A tiny utility to run an audio file through RNNoise.
- Use like this:
./denoiseit input.wav output.wav
- Add
--model path/to/custom/model
if you want to use a custom RNNoise model. - Add
--amplify 1.1
to prevent quiet speakers from being muted by RNNoise. (You can bump the value if it's still bad, but if you overdo it, output may be damaged and unreadable by ffmpeg, etc. Causes clipping on loud noises.) - Add
--prefeed 10.0
if the audio file starts with noise, and you want that gone. (Value here means "feed this many seconds into RNNoise before writing any output" - if the file starts with long noisy silence, you may bump this value or edit the input file with Audacity. The first few ms may contain a "bump" if the prefeed period ends while speaking.
If you're using Arch, this utility is available in AUR as denoiseit-git.
You'll need:
- RNNoise
- libsndfile
- CMake and a decently modern C compiler.

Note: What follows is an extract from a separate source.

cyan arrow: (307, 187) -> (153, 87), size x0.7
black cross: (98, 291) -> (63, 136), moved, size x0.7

Configure and build like so:
mkdir build
cd build
cmake ..
make
- Why? Because I needed to process ~30h of recordings without messing around for 30h in Audacity. Its built-in noise reduction effect did not work well for recordings with varying noise or too short noise samples.
- Why RNNoise? Because I heard it in a few other apps and it worked great - if you have something better that needs almost no tweaking, drop me an issue :)

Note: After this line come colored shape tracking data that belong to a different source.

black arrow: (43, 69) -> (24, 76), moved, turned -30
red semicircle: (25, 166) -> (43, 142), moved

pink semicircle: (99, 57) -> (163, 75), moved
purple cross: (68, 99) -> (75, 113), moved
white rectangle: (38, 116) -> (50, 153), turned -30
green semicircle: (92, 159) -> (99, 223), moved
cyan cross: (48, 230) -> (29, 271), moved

- Where can I get more RNNoise models? Here. (conjoined-burgers works.)
- Why not Rust? Because it basically glues together two C libraries and that's really it. My Rust-fu is pretty bad, so it would've taken far longer than just writing C.
- How does amplify work? I just multiply all input samples by the provided value. This is not audiophile-approved and causes clipping, but it works for basic use cases. It's either that or Audacity for 30h.
- What does it do with music? Outputs post-modern music.